## DIRECTIVE
Send back every record word for word, with nothing missing.

Dataset entries:
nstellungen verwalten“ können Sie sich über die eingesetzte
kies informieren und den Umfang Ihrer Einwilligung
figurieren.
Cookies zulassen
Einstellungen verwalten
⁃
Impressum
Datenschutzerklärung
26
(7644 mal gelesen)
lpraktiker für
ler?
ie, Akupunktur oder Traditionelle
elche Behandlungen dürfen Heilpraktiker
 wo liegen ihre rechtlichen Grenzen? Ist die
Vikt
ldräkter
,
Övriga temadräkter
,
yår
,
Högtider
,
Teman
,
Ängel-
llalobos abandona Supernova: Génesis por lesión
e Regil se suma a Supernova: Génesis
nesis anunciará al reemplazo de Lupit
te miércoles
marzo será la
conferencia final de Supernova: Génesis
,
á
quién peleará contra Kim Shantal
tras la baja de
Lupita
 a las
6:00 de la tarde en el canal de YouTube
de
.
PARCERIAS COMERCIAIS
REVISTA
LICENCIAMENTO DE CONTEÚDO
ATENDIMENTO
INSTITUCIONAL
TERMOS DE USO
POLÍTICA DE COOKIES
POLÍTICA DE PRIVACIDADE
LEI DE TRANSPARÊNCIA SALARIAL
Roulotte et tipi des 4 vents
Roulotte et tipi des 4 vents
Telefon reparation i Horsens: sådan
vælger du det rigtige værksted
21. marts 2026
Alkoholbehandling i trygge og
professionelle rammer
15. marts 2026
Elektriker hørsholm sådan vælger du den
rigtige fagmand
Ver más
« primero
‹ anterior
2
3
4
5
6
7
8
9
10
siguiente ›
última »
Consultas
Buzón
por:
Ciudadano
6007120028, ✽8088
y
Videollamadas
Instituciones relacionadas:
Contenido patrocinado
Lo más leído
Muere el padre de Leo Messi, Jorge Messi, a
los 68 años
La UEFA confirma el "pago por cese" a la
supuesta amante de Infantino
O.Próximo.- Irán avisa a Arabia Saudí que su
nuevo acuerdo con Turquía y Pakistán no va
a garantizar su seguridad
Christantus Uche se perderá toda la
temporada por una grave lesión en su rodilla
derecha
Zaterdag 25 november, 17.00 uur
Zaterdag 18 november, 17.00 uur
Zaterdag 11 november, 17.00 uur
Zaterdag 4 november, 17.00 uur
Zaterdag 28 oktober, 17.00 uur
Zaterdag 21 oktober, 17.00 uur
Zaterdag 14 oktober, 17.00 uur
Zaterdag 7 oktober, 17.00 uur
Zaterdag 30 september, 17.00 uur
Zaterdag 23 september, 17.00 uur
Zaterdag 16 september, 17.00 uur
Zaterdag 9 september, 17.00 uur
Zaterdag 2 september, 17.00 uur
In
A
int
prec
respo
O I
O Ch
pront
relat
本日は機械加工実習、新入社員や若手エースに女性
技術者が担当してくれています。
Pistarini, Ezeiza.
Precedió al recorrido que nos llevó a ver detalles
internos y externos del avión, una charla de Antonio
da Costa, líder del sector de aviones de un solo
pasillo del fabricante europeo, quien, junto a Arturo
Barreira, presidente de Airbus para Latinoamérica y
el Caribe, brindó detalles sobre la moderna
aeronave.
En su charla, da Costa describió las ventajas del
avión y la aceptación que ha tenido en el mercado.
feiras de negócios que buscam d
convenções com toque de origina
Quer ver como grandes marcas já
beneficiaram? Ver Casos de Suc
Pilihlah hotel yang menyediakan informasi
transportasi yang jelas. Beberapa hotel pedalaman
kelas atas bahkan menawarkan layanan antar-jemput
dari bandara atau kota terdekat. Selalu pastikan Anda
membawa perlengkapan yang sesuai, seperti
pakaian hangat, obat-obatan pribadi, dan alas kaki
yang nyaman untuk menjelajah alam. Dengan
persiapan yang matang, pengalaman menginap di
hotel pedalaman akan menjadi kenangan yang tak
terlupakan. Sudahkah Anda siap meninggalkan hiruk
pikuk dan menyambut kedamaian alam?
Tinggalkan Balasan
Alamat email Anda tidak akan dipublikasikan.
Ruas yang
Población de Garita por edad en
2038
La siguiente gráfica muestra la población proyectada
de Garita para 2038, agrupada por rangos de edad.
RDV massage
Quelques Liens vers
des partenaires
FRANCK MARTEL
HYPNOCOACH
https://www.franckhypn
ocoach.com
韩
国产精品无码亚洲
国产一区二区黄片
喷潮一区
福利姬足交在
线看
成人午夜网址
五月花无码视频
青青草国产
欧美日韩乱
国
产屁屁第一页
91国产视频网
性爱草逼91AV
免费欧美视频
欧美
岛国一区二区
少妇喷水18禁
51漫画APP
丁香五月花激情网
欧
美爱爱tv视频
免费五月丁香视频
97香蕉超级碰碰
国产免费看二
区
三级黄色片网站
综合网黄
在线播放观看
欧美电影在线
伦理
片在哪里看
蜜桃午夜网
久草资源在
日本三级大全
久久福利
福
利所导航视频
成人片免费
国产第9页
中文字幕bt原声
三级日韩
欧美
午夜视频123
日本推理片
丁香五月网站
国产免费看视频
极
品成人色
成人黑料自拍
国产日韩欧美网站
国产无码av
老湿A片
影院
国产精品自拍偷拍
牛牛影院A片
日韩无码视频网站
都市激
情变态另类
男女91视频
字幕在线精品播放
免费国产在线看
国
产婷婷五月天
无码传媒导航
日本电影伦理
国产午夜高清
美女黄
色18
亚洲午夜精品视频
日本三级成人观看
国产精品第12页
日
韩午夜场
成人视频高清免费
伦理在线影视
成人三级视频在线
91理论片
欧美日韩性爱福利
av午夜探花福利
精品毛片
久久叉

## OUTPUT BELOW
nstellungen verwalten“ können Sie sich über die eingesetzte
kies informieren und den Umfang Ihrer Einwilligung
figurieren.
Cookies zulassen
Einstellungen verwalten
⁃
Impressum
Datenschutzerklärung
26
(7644 mal gelesen)
lpraktiker für
ler?
ie, Akupunktur oder Traditionelle
elche Behandlungen dürfen Heilpraktiker
 wo liegen ihre rechtlichen Grenzen? Ist die
Vikt
ldräkter
,
Övriga temadräkter
,
yår
,
Högtider
,
Teman
,
Ängel-
llalobos abandona Supernova: Génesis por lesión
e Regil se suma a Supernova: Génesis
nesis anunciará al reemplazo de Lupit
te miércoles
marzo será la
conferencia final de Supernova: Génesis
,
á
quién peleará contra Kim Shantal
tras la baja de
Lupita
 a las
6:00 de la tarde en el canal de YouTube
de
.
PARCERIAS COMERCIAIS
REVISTA
LICENCIAMENTO DE CONTEÚDO
ATENDIMENTO
INSTITUCIONAL
TERMOS DE USO
POLÍTICA DE COOKIES
POLÍTICA DE PRIVACIDADE
LEI DE TRANSPARÊNCIA SALARIAL
Roulotte et tipi des 4 vents
Roulotte et tipi des 4 vents
Telefon reparation i Horsens: sådan
vælger du det rigtige værksted
21. marts 2026
Alkoholbehandling i trygge og
professionelle rammer
15. marts 2026
Elektriker hørsholm sådan vælger du den
rigtige fagmand
Ver más
« primero
‹ anterior
2
3
4
5
6
7
8
9
10
siguiente ›
última »
Consultas
Buzón
por:
Ciudadano
6007120028, ✽8088
y
Videollamadas
Instituciones relacionadas:
Contenido patrocinado
Lo más leído
Muere el padre de Leo Messi, Jorge Messi, a
los 68 años
La UEFA confirma el "pago por cese" a la
supuesta amante de Infantino
O.Próximo.- Irán avisa a Arabia Saudí que su
nuevo acuerdo con Turquía y Pakistán no va
a garantizar su seguridad
Christantus Uche se perderá toda la
temporada por una grave lesión en su rodilla
derecha
Zaterdag 25 november, 17.00 uur
Zaterdag 18 november, 17.00 uur
Zaterdag 11 november, 17.00 uur
Zaterdag 4 november, 17.00 uur
Zaterdag 28 oktober, 17.00 uur
Zaterdag 21 oktober, 17.00 uur
Zaterdag 14 oktober, 17.00 uur
Zaterdag 7 oktober, 17.00 uur
Zaterdag 30 september, 17.00 uur
Zaterdag 23 september, 17.00 uur
Zaterdag 16 september, 17.00 uur
Zaterdag 9 september, 17.00 uur
Zaterdag 2 september, 17.00 uur
In
A
int
prec
respo
O I
O Ch
pront
relat
本日は機械加工実習、新入社員や若手エースに女性
技術者が担当してくれています。
Pistarini, Ezeiza.
Precedió al recorrido que nos llevó a ver detalles
internos y externos del avión, una charla de Antonio
da Costa, líder del sector de aviones de un solo
pasillo del fabricante europeo, quien, junto a Arturo
Barreira, presidente de Airbus para Latinoamérica y
el Caribe, brindó detalles sobre la moderna
aeronave.
En su charla, da Costa describió las ventajas del
avión y la aceptación que ha tenido en el mercado.
feiras de negócios que buscam d
convenções com toque de origina
Quer ver como grandes marcas já
beneficiaram? Ver Casos de Suc
Pilihlah hotel yang menyediakan informasi
transportasi yang jelas. Beberapa hotel pedalaman
kelas atas bahkan menawarkan layanan antar-jemput
dari bandara atau kota terdekat. Selalu pastikan Anda
membawa perlengkapan yang sesuai, seperti
pakaian hangat, obat-obatan pribadi, dan alas kaki
yang nyaman untuk menjelajah alam. Dengan
persiapan yang matang, pengalaman menginap di
hotel pedalaman akan menjadi kenangan yang tak
terlupakan. Sudahkah Anda siap meninggalkan hiruk
pikuk dan menyambut kedamaian alam?
Tinggalkan Balasan
Alamat email Anda tidak akan dipublikasikan.
Ruas yang
Población de Garita por edad en
2038
La siguiente gráfica muestra la población proyectada
de Garita para 2038, agrupada por rangos de edad.
RDV massage
Quelques Liens vers
des partenaires
FRANCK MARTEL
HYPNOCOACH
https://www.franckhypn
ocoach.com
韩
国产精品无码亚洲
国产一区二区黄片
喷潮一区
福利姬足交在
线看
成人午夜网址
五月花无码视频
青青草国产
欧美日韩乱
国
产屁屁第一页
91国产视频网
性爱草逼91AV
免费欧美视频
欧美
岛国一区二区
少妇喷水18禁
51漫画APP
丁香五月花激情网
欧
美爱爱tv视频
免费五月丁香视频
97香蕉超级碰碰
国产免费看二
区
三级黄色片网站
综合网黄
在线播放观看
欧美电影在线
伦理
片在哪里看
蜜桃午夜网
久草资源在
日本三级大全
久久福利
福
利所导航视频
成人片免费
国产第9页
中文字幕bt原声
三级日韩
欧美
午夜视频123
日本推理片
丁香五月网站
国产免费看视频
极
品成人色
成人黑料自拍
国产日韩欧美网站
国产无码av
老湿A片
影院
国产精品自拍偷拍
牛牛影院A片
日韩无码视频网站
都市激
情变态另类
男女91视频
字幕在线精品播放
免费国产在线看
国
产婷婷五月天
无码传媒导航
日本电影伦理
国产午夜高清
美女黄
色18
亚洲午夜精品视频
日本三级成人观看
国产精品第12页
日
韩午夜场
成人视频高清免费
伦理在线影视
成人三级视频在线
91理论片
欧美日韩性爱福利
av午夜探花福利
精品毛片
久久叉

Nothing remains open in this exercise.